Its status as a symbol of capitalism, and indeed of America, is helped by the fact that it has made mistakes along the way and corrected them. To counter the popularity of its sweeter tasting rival, Pepsi, the company introduced New Coke in 1985. It was a PR disaster that yielded a huge backlash. The company quickly responded with Coke Classic to recapture its popularity. It succeeded, and it quietly dropped the Classic tag in 2011.

It has responded to criticism, adding sugar-free versions such as Diet Coke and Coke Zero alongside its original product (from which the cocaine was removed long ago).
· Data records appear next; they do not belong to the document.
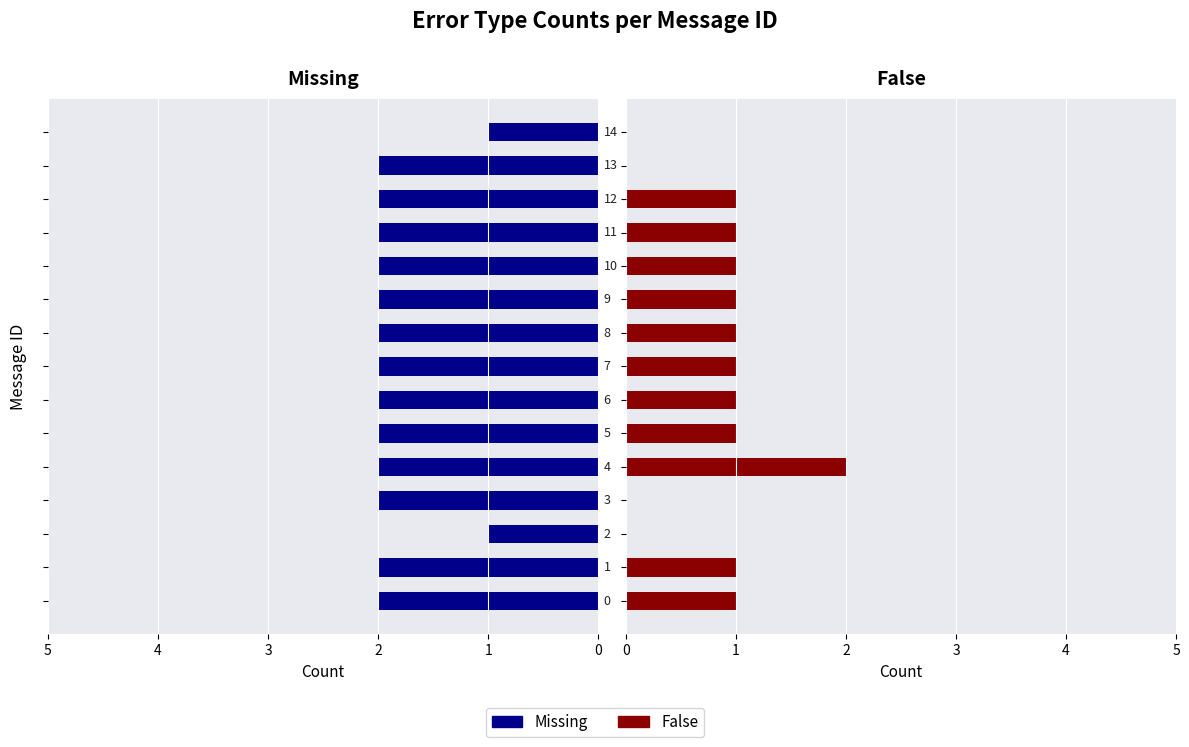

How many bars are there in each group?

2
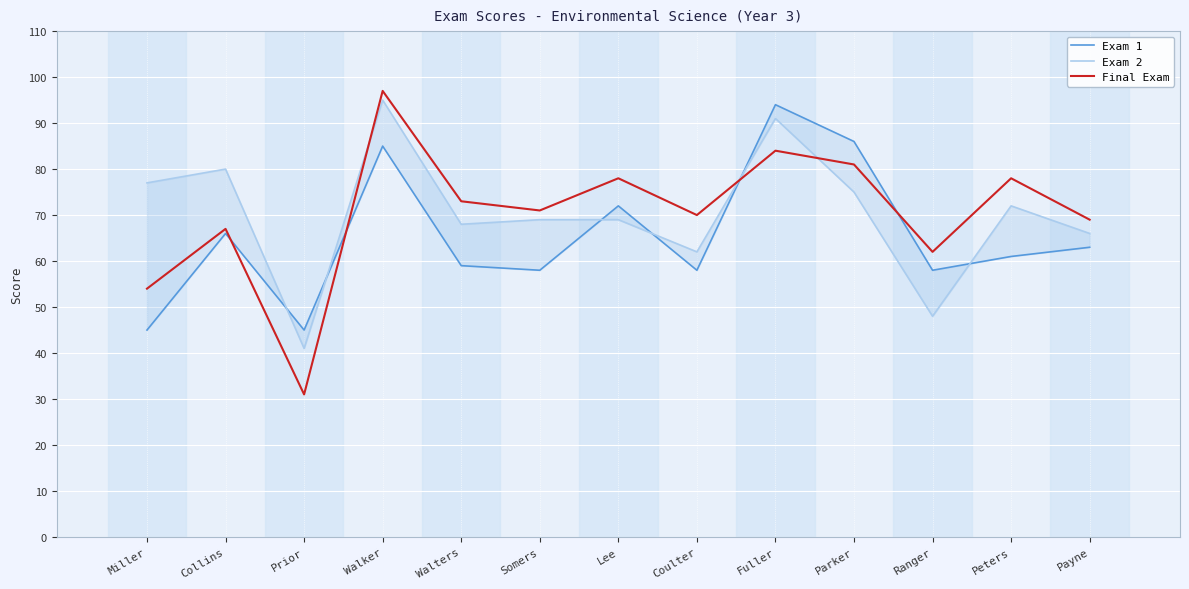

True or false: Exam 2 has a value of 127 at Miller.

False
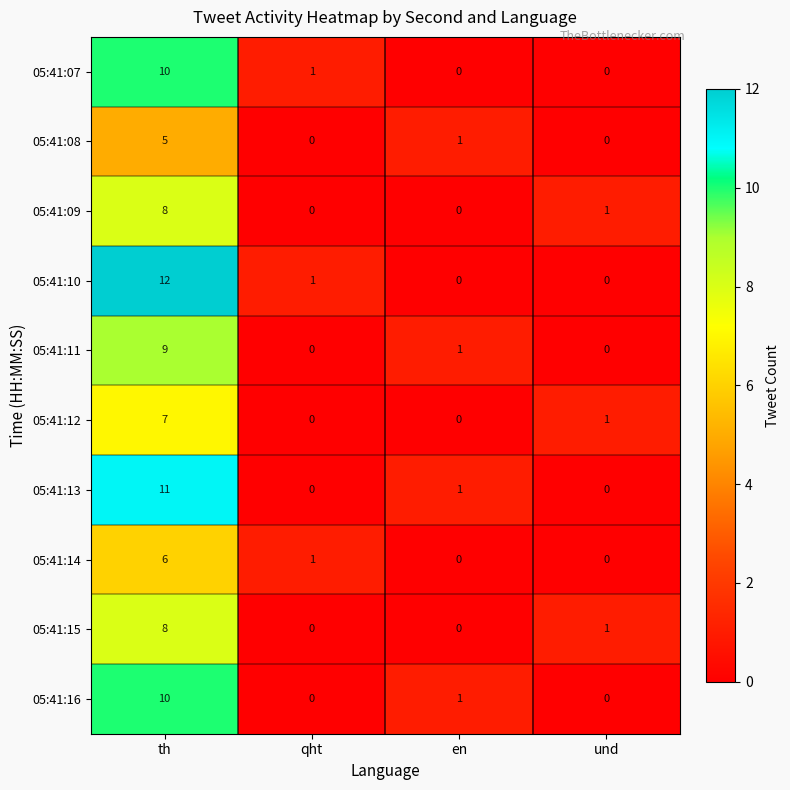

Which series has the largest total across all categories?

05:41:10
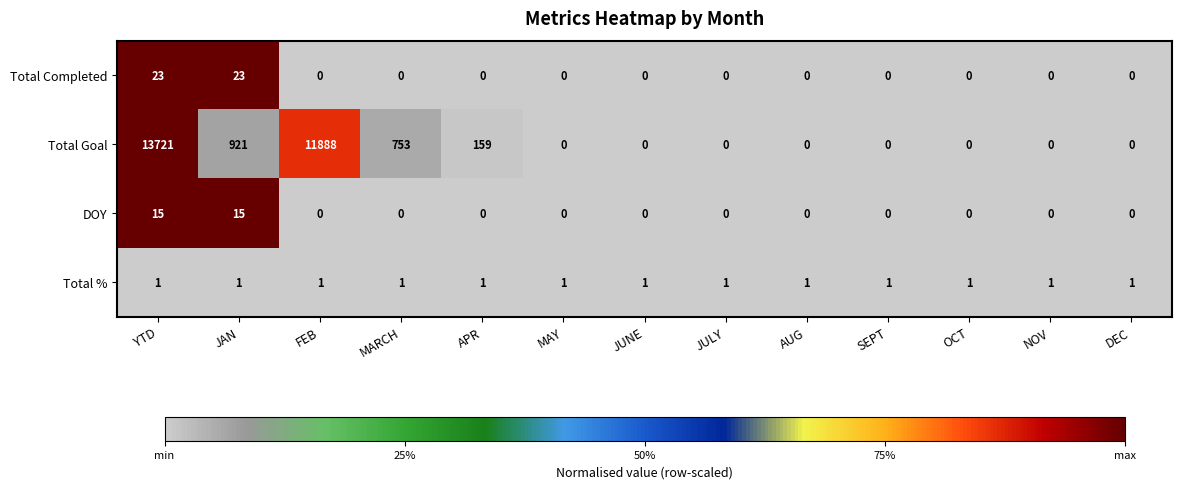

Rank the series by their maximum value, from highest to lowest.

Total Goal, Total Completed, DOY, Total %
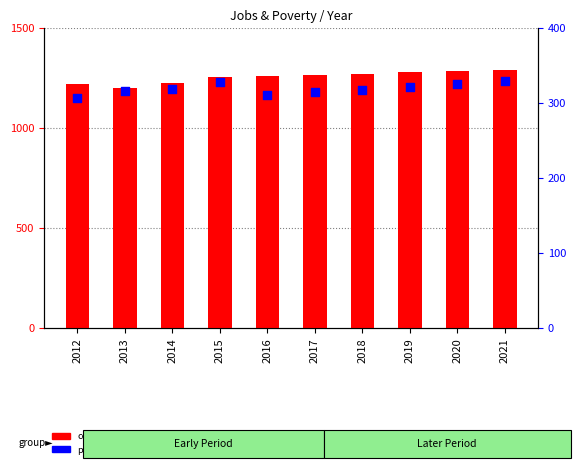

Is the value of count at 2021 greater than the value of percentile rank within the sample at 2019?

Yes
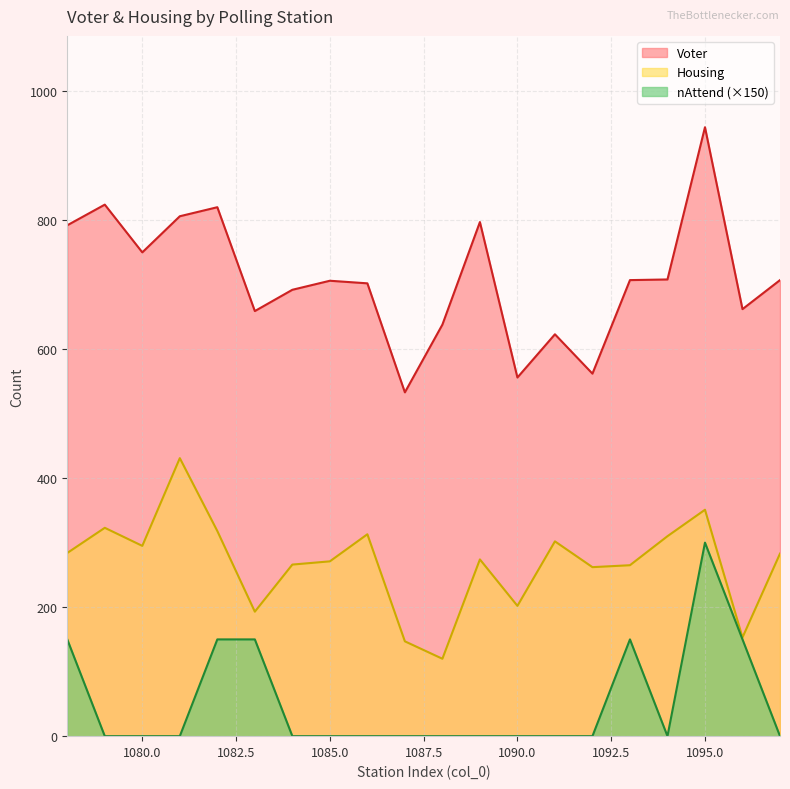

The value of nAttend at 1089 is 0. True or false?

True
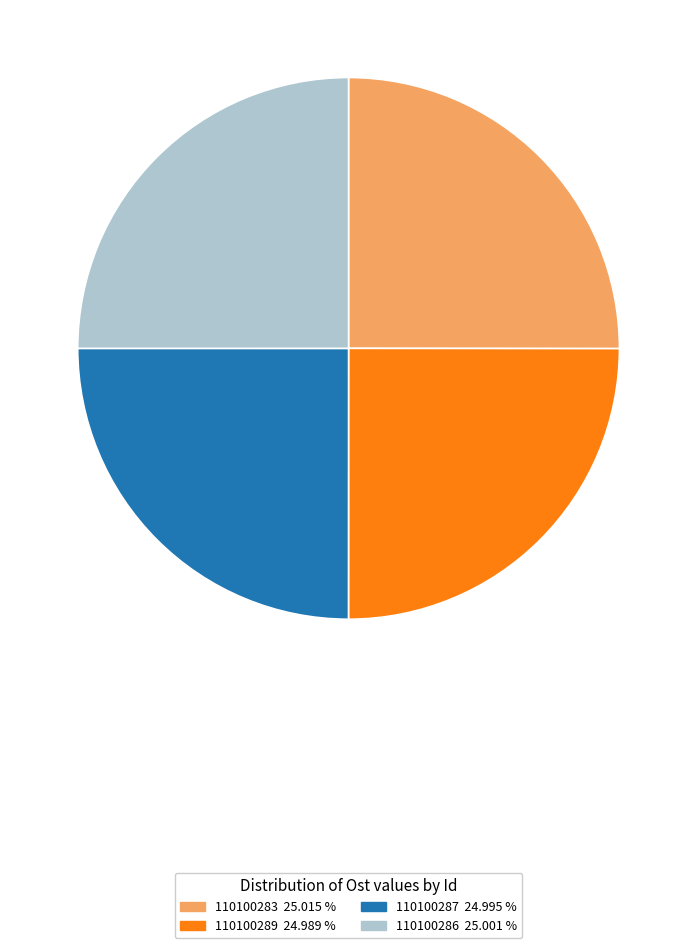

Approximately how many times larger is the value at 110100286 compared to 110100287?

1.0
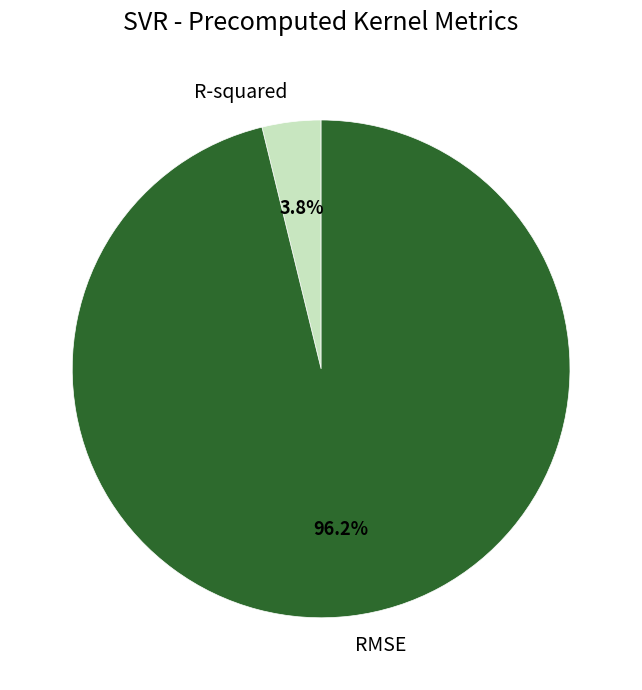

How many segments does this pie chart have?

2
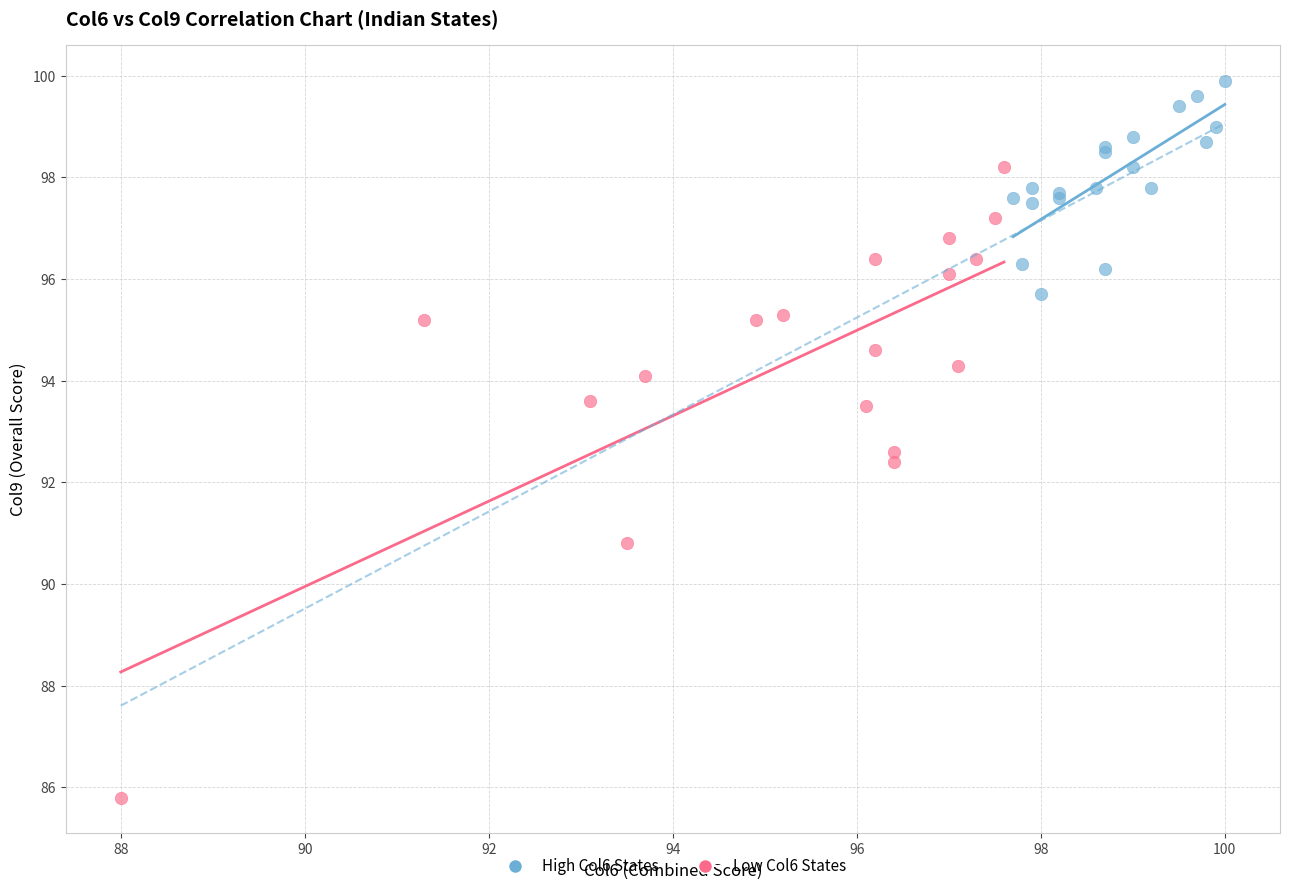

Which series reaches the maximum Y coordinate?

High Col6 States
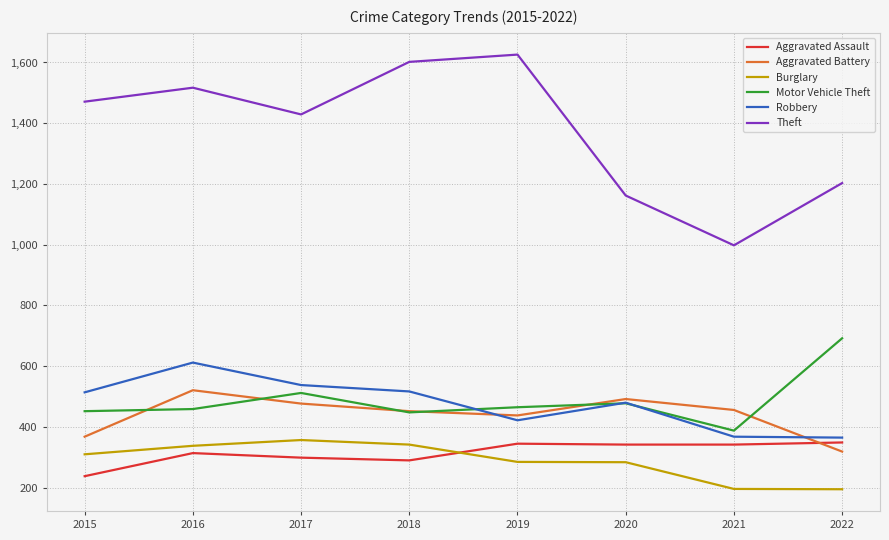

The Aggravated Assault series shows 299 at 2017. True or false?

True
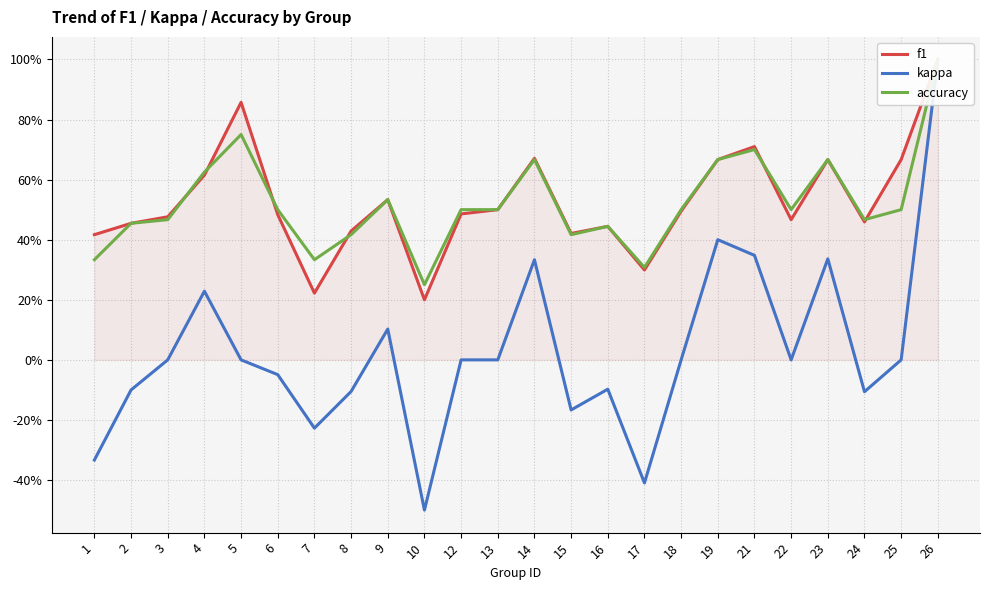

Which series has the largest total across all categories?

f1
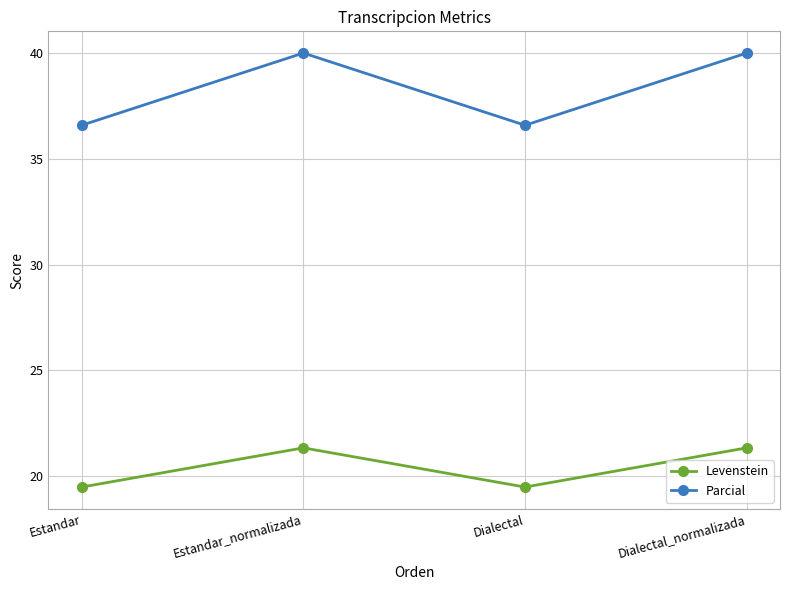

How many interior local peaks does the Parcial series have?

1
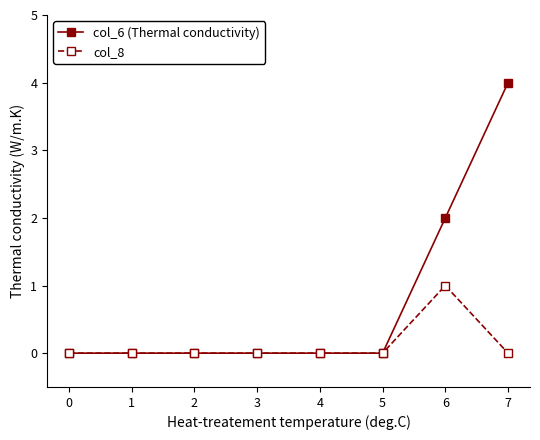

What is the difference between the maximum and minimum values in the col_8 series?

1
What does Coke do? It provides a product that millions of people all over the world willingly pay to consume every day. Coke spends more on advertising than Apple and Microsoft combined, recognizing that people drink it to be part of a culture as well as having their thirst quenched. Their 1971 ad featured teenage children of embassy staff on a hillside in Rome singing "I'd like to teach the world to sing," promoting Coke as a symbol of internationalism and harmony between different peoples. The song became a chart topper, albeit with the specific pitch for Coke removed.

Today Coke ranks among the world's top ten private employers with over 600,000 employees. It is a huge success, and a testament to what entrepreneurial capitalism can achieve with good ideas, determination and drive. Happy birthday, Coca-Cola.